Potential Dangers. Excessive risk taking, excessive competition, goal failure can deter confidence, and create unwanted stress.

Integration of Other Motivational Theories. Although goal setting is a principle attribute of many motivational and performance theories, recent research focuses on Locus of Control influences and Expectancy Theory relationships.
Locus of Control - internalizers tend to have better performance than externalizers (Locke, Shaw, Saari & Latham 1981).
Expectancy Theory - goal setting is negatively related to valence (setting low goals did not satisfy individuals as well as high level goals) and instrumentality is positively related to goal setting (difficult goals gives the individual a greater sense of achievement, self-efficacy, and skill improvement than easy goals) (Mento, Locke & Klein 1992).

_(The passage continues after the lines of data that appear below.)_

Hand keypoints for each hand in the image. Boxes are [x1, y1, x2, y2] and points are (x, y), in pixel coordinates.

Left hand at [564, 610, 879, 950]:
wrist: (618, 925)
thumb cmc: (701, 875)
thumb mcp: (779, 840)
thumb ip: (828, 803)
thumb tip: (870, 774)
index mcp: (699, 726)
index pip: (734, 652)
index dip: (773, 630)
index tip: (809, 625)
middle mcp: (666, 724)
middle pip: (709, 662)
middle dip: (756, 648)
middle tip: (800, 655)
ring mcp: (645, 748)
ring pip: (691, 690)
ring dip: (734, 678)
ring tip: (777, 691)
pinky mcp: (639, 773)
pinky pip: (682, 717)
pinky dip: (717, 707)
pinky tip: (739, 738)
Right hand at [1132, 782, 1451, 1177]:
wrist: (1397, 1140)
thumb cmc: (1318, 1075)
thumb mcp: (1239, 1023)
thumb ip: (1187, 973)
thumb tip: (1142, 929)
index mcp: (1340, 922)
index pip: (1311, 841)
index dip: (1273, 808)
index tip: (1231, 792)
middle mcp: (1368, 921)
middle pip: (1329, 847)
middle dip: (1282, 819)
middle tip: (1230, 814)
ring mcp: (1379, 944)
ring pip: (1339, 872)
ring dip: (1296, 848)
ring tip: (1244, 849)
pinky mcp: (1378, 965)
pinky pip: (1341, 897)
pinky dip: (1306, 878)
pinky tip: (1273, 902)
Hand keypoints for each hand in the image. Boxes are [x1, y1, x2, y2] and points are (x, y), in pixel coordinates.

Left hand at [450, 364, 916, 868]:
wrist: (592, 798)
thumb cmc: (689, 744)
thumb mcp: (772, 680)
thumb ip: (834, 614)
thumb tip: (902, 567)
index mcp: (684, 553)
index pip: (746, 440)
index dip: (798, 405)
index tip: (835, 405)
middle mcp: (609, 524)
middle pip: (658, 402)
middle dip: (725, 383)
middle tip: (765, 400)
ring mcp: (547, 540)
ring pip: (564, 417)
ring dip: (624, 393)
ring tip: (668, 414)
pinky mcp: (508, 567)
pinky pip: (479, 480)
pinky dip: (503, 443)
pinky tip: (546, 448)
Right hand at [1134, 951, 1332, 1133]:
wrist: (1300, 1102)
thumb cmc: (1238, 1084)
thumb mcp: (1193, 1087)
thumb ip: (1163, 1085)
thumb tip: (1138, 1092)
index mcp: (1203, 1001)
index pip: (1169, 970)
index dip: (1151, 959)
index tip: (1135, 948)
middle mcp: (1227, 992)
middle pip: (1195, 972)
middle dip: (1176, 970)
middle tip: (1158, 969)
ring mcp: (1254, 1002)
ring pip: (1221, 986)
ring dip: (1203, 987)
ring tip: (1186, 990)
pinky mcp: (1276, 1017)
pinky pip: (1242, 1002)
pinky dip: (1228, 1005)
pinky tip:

Works Cited and Reference List

Ivancevich, J. M. & Matteson, M.T. (1993), Organizational Behavior and Management. Burr Ridge, IL: Richard D. Irwin, Inc.

Latham, G. P., & Locke, E.A. (1979), "Goal-setting: A motivational technique that works", Organizational Dynamics, 8(2): 68-80.
Locke, E. A. (1968), "Toward a theory of task motivation and incentives", Organizational Behavior and Human Performance, May: 157 - 189.
Locke, E. A., Shaw, K. N., Saari, L. M., & Latham, G. P. (1981), "Goal setting and task performance: 1969 - 1980", Psychological Bulletin, 90(1), 125 - 152.
Locke, E. A. & Latham, G. P. (1984), Goal Setting, A Motivational Technique That Works!. Englewood Cliffs, NJ: Prentice-Hall, Inc.
Locke, E. A. (1986), Generalizing From Laboratory to Field Settings. Lexington, MA: Lexington Books.
Locke, E. A., Gist, M. E., & Taylor, M. S. (1987), "Organizational behavior: group structure, process, and effectiveness", Journal of Management. 13(2), 237 - 257.
Locke, E. A. & Chesney, A. A. (1991), "Relationships among goal difficulty, business strategies, and performance on a complex management simulation task", The Academy of Management Journal, 34(2), 400 - 424.

Mento, A. J., Locke, E. A. & Klein, H. J. (1992), "Relationship of goal level to valence and instrumentality", Journal of Applied Psychology, 77(4), August, 395 - 405.